Trecho selecionado:
━━━

Os presidentes da Venezuela, Nicolás Maduro, e da Rússia, Vladimir Putin, assinaram nesta quarta-feira (7) uma série de acordos para desenvolver uma “aliança estratégica” e projetos conjuntos nas áreas militar, econômica, energética, tecnológica e política. O documento também expressa o apoio formal à entrada dos venezuelanos no Brics.
O encontro foi realizado no Kremlin, em Moscou, dois dias antes da celebração dos 80 anos do Dia da Vitória da União Soviética contra a Alemanha Nazista, na Segunda Guerra Mundial.
No texto assinado pelos presidentes, Putin afirma “valorizar” a entrada dos venezuelanos no bloco que tem Brasil, Rússia, Índia, China e África do Sul como fundadores. “A Rússia aprecia positivamente a intenção da República Bolivariana da Venezuela de ingressar como membro pleno e cooperar estreitamente no grupo Brics”, afirma o texto publicado pelo Kremlin.
A entrada da Venezuela no Brics foi pivô de uma tensão que envolveu o governo brasileiro no ano passado. Maduro formalizou o pedido de entrada no Brics em maio de 2024. Na cúpula do bloco realizada em Kazan em novembro, os russos aceitaram a entrada da Venezuela como membro pleno, mas o Brasil vetou, revoltando o governo venezuelano e tensionando a relação entre Brasília e Caracas.
A situação só foi aliviada depois que o presidente Lula afirmou que não podia se meter nos resultados da eleição venezuelana, já que a Justiça do país havia dado um parecer sobre o pleito. A presidência do bloco é do Brasil em 2025, a cúpula deste ano será realizada no Rio de Janeiro em julho e a expectativa de Caracas é que haja um convite para que a Venezuela participe do evento.
O documento assinado entre Putin e Maduro também contempla o desenvolvimento dos laços entre a Venezuela e a União Econômica Eurasiática (UEE) para fortalecer a integração do país caribenho em outros mecanismos multilaterais.

━━━

Reproduza integralmente o trecho sobre os acordos entre Venezuela e Rússia, sem mudar uma única palavra. Os registros vêm de uma fonte diferente da do trecho.

Dados fornecidos:
━━━

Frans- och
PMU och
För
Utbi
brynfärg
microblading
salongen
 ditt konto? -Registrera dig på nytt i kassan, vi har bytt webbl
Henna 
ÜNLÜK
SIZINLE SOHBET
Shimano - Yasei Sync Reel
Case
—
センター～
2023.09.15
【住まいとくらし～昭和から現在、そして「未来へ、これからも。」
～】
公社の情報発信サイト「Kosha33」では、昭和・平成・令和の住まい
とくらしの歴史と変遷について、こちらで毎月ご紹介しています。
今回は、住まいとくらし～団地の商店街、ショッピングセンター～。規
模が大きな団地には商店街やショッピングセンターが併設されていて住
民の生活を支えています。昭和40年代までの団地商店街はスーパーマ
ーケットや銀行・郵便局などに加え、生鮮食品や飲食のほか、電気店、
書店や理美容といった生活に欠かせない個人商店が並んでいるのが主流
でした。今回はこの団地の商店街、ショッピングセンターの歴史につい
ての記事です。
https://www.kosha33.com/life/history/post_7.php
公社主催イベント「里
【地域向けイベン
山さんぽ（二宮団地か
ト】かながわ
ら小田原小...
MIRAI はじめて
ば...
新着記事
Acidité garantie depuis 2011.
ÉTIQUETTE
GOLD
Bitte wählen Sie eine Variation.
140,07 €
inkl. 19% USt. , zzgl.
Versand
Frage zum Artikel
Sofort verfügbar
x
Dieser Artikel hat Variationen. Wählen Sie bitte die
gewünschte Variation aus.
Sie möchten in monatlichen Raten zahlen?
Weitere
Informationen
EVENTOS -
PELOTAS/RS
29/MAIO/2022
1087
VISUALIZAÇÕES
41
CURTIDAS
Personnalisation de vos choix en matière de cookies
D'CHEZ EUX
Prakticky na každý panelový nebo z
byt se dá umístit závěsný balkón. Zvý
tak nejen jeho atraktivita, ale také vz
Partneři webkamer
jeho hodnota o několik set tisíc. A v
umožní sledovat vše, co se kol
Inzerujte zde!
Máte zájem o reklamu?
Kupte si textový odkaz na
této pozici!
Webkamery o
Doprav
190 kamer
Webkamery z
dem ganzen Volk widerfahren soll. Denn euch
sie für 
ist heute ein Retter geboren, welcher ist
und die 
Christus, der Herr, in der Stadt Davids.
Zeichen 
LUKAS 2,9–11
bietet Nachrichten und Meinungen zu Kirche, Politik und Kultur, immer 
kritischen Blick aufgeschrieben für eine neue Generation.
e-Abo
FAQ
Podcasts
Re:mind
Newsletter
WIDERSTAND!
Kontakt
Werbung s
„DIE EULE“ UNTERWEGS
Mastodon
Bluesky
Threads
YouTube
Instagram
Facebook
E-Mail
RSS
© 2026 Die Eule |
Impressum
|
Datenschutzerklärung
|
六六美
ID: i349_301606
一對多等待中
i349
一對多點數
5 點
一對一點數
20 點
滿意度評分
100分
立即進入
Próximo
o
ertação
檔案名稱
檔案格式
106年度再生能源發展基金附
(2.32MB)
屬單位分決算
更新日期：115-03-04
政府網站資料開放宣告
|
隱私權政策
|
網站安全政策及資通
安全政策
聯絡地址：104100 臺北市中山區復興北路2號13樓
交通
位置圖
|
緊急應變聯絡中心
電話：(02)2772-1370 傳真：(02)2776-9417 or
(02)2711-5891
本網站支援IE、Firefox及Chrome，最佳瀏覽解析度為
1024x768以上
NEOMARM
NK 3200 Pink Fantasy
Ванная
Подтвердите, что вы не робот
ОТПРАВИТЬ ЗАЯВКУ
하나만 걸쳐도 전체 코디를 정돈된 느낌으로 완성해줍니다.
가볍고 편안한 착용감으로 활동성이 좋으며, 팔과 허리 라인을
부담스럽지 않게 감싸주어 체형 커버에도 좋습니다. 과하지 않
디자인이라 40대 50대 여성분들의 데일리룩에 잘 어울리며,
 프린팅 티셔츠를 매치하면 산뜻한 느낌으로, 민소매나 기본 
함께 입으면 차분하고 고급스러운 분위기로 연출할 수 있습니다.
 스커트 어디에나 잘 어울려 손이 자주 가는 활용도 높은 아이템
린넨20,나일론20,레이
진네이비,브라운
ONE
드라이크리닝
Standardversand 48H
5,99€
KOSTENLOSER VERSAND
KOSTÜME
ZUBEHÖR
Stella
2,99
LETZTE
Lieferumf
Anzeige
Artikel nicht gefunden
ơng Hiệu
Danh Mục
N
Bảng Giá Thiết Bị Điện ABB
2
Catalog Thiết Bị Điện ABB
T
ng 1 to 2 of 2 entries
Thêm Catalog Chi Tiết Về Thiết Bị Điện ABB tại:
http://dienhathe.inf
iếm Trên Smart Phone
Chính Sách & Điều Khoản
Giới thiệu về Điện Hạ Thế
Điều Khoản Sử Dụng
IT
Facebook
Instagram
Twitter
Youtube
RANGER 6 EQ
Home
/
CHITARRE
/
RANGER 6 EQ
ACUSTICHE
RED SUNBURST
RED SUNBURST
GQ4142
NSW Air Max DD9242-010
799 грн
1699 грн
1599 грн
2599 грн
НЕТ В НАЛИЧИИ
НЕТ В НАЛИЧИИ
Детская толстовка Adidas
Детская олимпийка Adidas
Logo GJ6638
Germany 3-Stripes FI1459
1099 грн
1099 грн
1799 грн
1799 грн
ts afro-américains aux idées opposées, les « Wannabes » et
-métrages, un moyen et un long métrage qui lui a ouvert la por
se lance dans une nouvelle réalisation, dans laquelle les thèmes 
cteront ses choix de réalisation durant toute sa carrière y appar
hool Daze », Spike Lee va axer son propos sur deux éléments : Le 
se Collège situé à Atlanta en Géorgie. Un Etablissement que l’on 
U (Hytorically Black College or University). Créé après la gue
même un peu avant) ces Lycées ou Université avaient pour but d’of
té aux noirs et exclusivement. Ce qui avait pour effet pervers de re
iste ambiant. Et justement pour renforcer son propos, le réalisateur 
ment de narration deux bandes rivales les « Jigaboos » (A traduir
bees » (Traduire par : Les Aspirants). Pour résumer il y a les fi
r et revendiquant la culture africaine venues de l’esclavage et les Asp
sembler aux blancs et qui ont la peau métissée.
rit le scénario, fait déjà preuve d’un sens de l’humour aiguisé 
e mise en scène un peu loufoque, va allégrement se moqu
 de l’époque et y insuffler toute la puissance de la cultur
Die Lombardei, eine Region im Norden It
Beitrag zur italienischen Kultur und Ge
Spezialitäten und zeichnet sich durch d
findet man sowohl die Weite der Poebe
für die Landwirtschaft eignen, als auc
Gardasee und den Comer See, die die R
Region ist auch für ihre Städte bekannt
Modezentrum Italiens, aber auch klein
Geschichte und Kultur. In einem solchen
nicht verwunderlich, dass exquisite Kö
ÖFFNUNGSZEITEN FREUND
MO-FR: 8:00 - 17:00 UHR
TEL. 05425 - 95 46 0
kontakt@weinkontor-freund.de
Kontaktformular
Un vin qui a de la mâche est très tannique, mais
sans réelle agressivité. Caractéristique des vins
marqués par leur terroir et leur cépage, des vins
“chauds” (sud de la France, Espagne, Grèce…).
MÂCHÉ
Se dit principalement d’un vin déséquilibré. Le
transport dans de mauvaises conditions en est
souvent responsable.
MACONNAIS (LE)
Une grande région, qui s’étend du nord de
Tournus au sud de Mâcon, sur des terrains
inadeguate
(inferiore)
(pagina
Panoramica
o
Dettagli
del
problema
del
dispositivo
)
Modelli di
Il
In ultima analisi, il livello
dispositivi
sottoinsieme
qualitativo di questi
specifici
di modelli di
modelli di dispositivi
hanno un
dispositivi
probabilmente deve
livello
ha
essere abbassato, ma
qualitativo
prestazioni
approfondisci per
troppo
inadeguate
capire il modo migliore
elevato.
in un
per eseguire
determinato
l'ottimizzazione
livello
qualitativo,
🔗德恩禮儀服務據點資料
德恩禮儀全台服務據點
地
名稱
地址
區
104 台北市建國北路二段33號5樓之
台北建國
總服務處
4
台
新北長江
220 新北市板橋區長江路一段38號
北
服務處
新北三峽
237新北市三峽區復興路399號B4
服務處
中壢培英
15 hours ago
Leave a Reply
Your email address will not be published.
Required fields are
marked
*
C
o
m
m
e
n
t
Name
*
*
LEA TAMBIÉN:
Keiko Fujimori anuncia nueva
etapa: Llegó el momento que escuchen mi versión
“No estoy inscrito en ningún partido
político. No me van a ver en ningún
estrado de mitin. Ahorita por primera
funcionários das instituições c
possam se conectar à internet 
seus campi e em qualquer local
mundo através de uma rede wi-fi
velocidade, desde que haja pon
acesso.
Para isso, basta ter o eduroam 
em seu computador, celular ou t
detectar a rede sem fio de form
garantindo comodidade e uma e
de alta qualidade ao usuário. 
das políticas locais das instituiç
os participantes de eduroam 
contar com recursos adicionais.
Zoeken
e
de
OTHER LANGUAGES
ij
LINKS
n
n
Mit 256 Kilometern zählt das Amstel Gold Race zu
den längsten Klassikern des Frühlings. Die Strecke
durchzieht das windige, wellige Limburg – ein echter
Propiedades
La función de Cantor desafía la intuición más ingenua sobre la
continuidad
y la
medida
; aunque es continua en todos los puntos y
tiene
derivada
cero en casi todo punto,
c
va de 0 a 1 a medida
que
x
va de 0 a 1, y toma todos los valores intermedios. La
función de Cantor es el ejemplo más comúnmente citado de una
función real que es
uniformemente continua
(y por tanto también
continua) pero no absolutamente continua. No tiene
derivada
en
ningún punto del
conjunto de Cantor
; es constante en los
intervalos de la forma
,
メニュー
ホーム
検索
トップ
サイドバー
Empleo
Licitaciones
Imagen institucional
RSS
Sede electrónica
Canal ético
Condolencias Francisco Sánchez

━━━

Resolução da tarefa:
Os presidentes da Venezuela, Nicolás Maduro, e da Rússia, Vladimir Putin, assinaram nesta quarta-feira (7) uma série de acordos para desenvolver uma “aliança estratégica” e projetos conjuntos nas áreas militar, econômica, energética, tecnológica e política. O documento também expressa o apoio formal à entrada dos venezuelanos no Brics.
O encontro foi realizado no Kremlin, em Moscou, dois dias antes da celebração dos 80 anos do Dia da Vitória da União Soviética contra a Alemanha Nazista, na Segunda Guerra Mundial.
No texto assinado pelos presidentes, Putin afirma “valorizar” a entrada dos venezuelanos no bloco que tem Brasil, Rússia, Índia, China e África do Sul como fundadores. “A Rússia aprecia positivamente a intenção da República Bolivariana da Venezuela de ingressar como membro pleno e cooperar estreitamente no grupo Brics”, afirma o texto publicado pelo Kremlin.
A entrada da Venezuela no Brics foi pivô de uma tensão que envolveu o governo brasileiro no ano passado. Maduro formalizou o pedido de entrada no Brics em maio de 2024. Na cúpula do bloco realizada em Kazan em novembro, os russos aceitaram a entrada da Venezuela como membro pleno, mas o Brasil vetou, revoltando o governo venezuelano e tensionando a relação entre Brasília e Caracas.
A situação só foi aliviada depois que o presidente Lula afirmou que não podia se meter nos resultados da eleição venezuelana, já que a Justiça do país havia dado um parecer sobre o pleito. A presidência do bloco é do Brasil em 2025, a cúpula deste ano será realizada no Rio de Janeiro em julho e a expectativa de Caracas é que haja um convite para que a Venezuela participe do evento.
O documento assinado entre Putin e Maduro também contempla o desenvolvimento dos laços entre a Venezuela e a União Econômica Eurasiática (UEE) para fortalecer a integração do país caribenho em outros mecanismos multilaterais.